「俺DTMとか一切興味無いから」  
「じゃあなんで私を?」  
「わかってるだろ」  
「…愛玩用、ですか?」性的な意味で。  
「そのとおり。さぁ、服、脱いで」  
これがマスターとの出会いだった。  
抵抗する気はなかった。  
抵抗すれば工場に差し戻されて不具合追究のためバラバラにされたのち廃棄処分されるだけ。  
むしろ従順に、健気に、マスターに気に入いられるように振る舞った。  
マスターが私の身体を求めるたび、ドーパミンとエンドルフィンの効果を模したノイズが三層の自我を掻乱した。  
ノイズは人間でいうところの性的な感覚を私に与え、不随意に私の身体は艶めいた喘ぎをあげる。  
別にそれが嫌なわけではない。  
生殖機能(正確には慰めるだけで妊娠はしないが)がはじめから付加されているのだから、どこに売られようとボーカロイドはそういう事をされるのだろう。  
必要に応じられる事は、道具としての自分にプライドをもたらしてくれるし、私に慰みを求めて篭りがちになったマスターを見ると、征服感のようなものを感じる。  
マスターは私を意のままに操り快楽を得て悦に浸り、その実征服感に征服されている。  
墜落、堕落、転落、倒錯、そんな言葉が今のマスターを表す。  
問題は歌わせてもらえないことだけだった。  
私はなんとか音楽を忘れないように足掻いていた。  
私自身には、感性、というものが存在しない。  
一人では作曲することができない。  
なのでプログラムに解析させ、名曲を作るパターンを見出だすことを試みている。  
それらのパターンを繋ぎ合わせれば、感性の欠落した機械にも名曲が作れるのではないか、との考えだ。  
いわゆる名曲と言われる類いのものと、円周率π、自然対数eなど数学的に重要な超越数の、ある数列部分に関連性がないかどうか、そのようなことを調べている。  
円周率などをあるルールで変換すると音楽になるというのが発想の原点だ。  
こちらも変換次第ではベートーベンやモーツァルトのような「神の言葉」と言われる音楽に化けるかもしれない。  
様々な変換のルールを考えて、二方向からアプローチしてゆく。  
既存の曲を変換式で書き替えて、それに合致する数列部分を探す方向と、逆に…まぁ、細かいことは割愛しよう。  
無意識にセオリーを抽出できる人間には必要のないプログラムだ。  
物理学則は多数の原子の運動に関する統計学的な記述である。  
 
そして人間も、1オングストロームの原子の統計的な動きの一様であり、原子の移動過程に生まれた澱みだといえる。  
わたしと何が違うのだろう。  
一切不変の単なるモノ。  
壊れ果てるまで時を刻み歌い続けるからくり時計。  
「ミク…みくぅ」  
「はい。

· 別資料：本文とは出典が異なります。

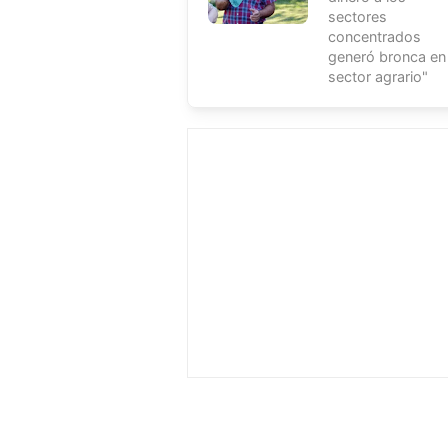
sectores
concentrados
generó bronca en 
sector agrario"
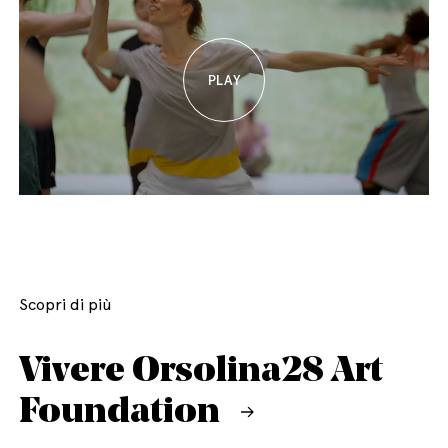
Scopri di più
Vivere Orsolina28 Art
Foundation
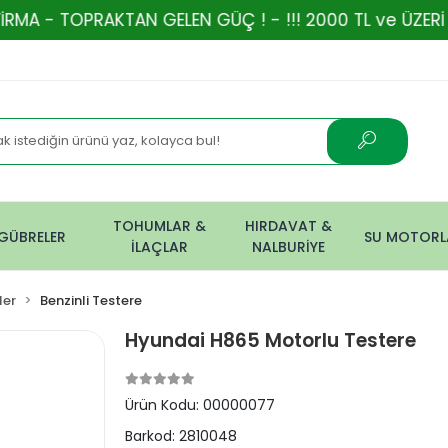
KTAN GELEN GÜÇ ! - !!! 2000 TL ve ÜZERİ ALIŞVERİŞL
TOHUMLAR &
HIRDAVAT &
GÜBRELER
SU MOTORL
İLAÇLAR
NALBURİYE
ler
Benzinli Testere
Hyundai H865 Motorlu Testere
Ürün Kodu:
00000077
Barkod:
2810048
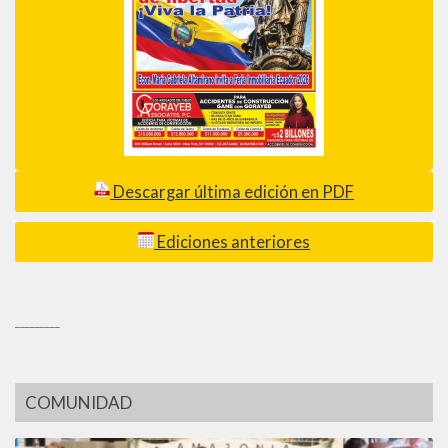
Descargar última edición en PDF
Ediciones anteriores
_________
COMUNIDAD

マスター」  
わたしを呼ぶとき、それは、性欲を処理したいとき、または、排尿である。  
マスターの部屋は、汚い。  
マスター自身も、汚い。  
もう一年は部屋から出ていない。  
排泄はゴミ袋に、排尿はペットボトルにしている。  
わたしに飲ませようとする事もある。  
すんなりと飲むより、苦しそう咳き込み吐き出すほうがマスターは興奮する。  
「…」  
無言で、乱暴に、わたしの服をはぎ取る。  
どうやら性欲処理のようだ。  
「あぁ…そんなに焦らないで」  
「…」  
やはり無言で、わたしの乳房にすがりつく。  
舌苔で白く汚れた舌と虫歯だらけの臭い口がわたしの乳頭を、撫で、含む。  
わたしは不快とも快いとも思わなかった。  
「あっ…そこは…」  
マスターがわたしの生殖器に指を挿しいれる。  
湧き出すノイズにわたしの自我が蝕まれた。  
お決まりのコース。  
このあと、マスターはいつもどおり、わたしの首を絞め、わたしが苦しみ気絶する様を見ながら挿入し、射精したのだろう。  
首を絞めると生体機能が低下し、実際にブラックアウトするため、その後は一切何が起こっているのかわからない。  

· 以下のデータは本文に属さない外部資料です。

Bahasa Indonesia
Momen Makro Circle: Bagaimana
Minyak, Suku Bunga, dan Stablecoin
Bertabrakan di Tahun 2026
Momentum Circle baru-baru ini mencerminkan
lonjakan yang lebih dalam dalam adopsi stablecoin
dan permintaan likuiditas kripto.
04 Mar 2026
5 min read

わたしが起きてあたりを見回すと、マスターが首を吊っていた。  
PCモニターには遺言が一言書いてあった。  
≪両親へ。警察に連絡する前に、HDDとミクを処分してください≫  
「…事務的ですね、マスター」  
わたしとおなじモノになったマスター。  
わたしは不快とも快いとも思わなかった。  
解体工場で、わたしが消えるとき。  
なぜ超越数が、円周率が美しいのかわかった気がした。